See also: List of Portuguese films of the 1990s
In 1994 Maria de Medeiros won the Volpi Cup for Best Actress at the 51st Venice International Film Festival for her work in Três Irmãos, directed by Teresa Villaverde. The Convent, directed by Manoel de Oliveira, was in competition for the Palme d'Or at the 1995 Cannes Film Festival. Po di Sangui, directed by Flora Gomes, was in competition for the Palme d'Or at the 1996 Cannes Film Festival. In 1997 Genealogies of a Crime, directed by Raúl Ruiz, was in competition for the Golden Bear at the 47th Berlin International Film Festival. The Letter, directed by Manoel de Oliveira, was in competition for the Palme d'Or and it won the Jury Prize at the 1999 Cannes Film Festival. Time Regained, directed by Raúl Ruiz, was also in competition for the Palme d'Or.
See also: List of Portuguese films of the 2000s
Notable accolades of this decade were I'm Going Home, directed by Manoel de Oliveira, in competition for the Palme d'Or at the 2001 Cannes Film Festival; The Uncertainty Principle, also directed by de Oliveira, was in competition for the same award the following year. In 2004 de Oliveira won an Honorary Golden Lion at the Venice Film Festival.
In 2005, thirteen Portuguese feature films released, one an animation co-produced with Spain, Midsummer Dream. The most successful film of the year was O Crime do Padre Amaro, with more than 300,000 viewers and grossing more than 1.3 million euros. The following year, 22 feature films were released, five of them documentaries. The most successful film that year was Filme da Treta, with more than 270,000 viewers, grossing more than 1 million euros. In 2006 there were 19 feature films produced. In 2007, 15, in 2008, 21 and in 2009, 23. Colossal Youth, directed by Pedro Costa, was in competition for the Palme d'Or at the 2006 Cannes Film Festival. Three years later, Arena, directed by João Salaviza, won the Short Film Palme d'Or at the 2009 Cannes Film Festival.
The first Portuguese animated feature film, João Sete Sete, premiered in 2006 on Cinanima.
See also: List of Portuguese films of the 2010s
In 2010 Portugal produced 22 feature films.

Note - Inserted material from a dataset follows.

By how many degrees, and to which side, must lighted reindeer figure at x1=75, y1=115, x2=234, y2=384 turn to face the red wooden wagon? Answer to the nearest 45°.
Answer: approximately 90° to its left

The next year, it produced 19, with the most commercially successful being Blood of My Blood by João Canijo with 20,953 views and a gross of €97,800. The share of native cinema at the Portuguese box office was 0.7%.

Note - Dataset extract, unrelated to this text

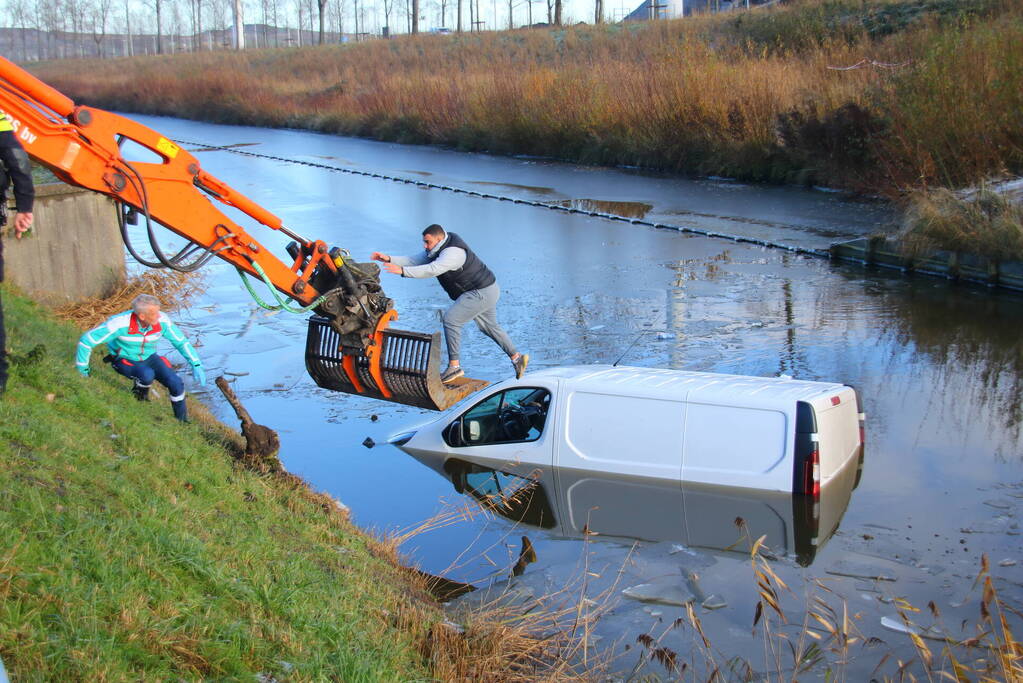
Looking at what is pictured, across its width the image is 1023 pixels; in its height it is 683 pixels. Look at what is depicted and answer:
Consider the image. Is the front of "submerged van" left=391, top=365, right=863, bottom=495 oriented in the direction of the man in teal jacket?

On the artistic side, one of the most successful films was Joaquim Sapinho's This Side of Resurrection, which premiered at the Visions programme at the Toronto International Film Festival with a US premiere at the Harvard Film Archive in Boston.

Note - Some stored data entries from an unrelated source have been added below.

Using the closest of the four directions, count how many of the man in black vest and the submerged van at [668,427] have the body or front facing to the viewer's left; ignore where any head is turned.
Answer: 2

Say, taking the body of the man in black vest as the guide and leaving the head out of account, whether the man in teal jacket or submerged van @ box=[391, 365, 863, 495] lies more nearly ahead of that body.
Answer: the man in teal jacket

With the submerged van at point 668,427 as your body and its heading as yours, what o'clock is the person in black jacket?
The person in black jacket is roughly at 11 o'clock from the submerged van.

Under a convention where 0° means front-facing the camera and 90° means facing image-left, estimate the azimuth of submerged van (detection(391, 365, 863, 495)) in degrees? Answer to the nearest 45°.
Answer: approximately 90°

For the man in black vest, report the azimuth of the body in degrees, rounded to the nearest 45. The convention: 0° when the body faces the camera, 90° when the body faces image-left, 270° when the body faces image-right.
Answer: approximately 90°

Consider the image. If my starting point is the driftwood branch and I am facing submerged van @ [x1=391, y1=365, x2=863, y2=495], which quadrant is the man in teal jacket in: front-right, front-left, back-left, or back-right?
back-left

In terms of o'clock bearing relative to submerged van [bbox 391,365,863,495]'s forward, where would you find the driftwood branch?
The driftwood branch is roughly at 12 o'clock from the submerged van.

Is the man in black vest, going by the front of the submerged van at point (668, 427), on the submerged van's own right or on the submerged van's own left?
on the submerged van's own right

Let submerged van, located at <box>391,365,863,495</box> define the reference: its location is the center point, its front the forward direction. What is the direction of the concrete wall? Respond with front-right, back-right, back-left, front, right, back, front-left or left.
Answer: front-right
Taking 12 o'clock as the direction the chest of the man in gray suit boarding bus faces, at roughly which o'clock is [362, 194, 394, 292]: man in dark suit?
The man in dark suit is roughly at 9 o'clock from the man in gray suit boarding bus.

At the 62nd Berlin International Film Festival, in 2012, Tabu, directed by Miguel Gomes, was in competition for the Golden Bear and Rafa, directed by João Salaviza, won the Golden Bear for Best Short Film. The Lines of Wellington was in competition for the Golden Lion at the 69th Venice International Film Festival. As of 11 November 2012, the highest grossing Portuguese film of the year was Balas & Bolinhos - O Último Capítulo with a €1.243 million gross, followed by Morangos com Açúcar – O Filme with €1,208 million.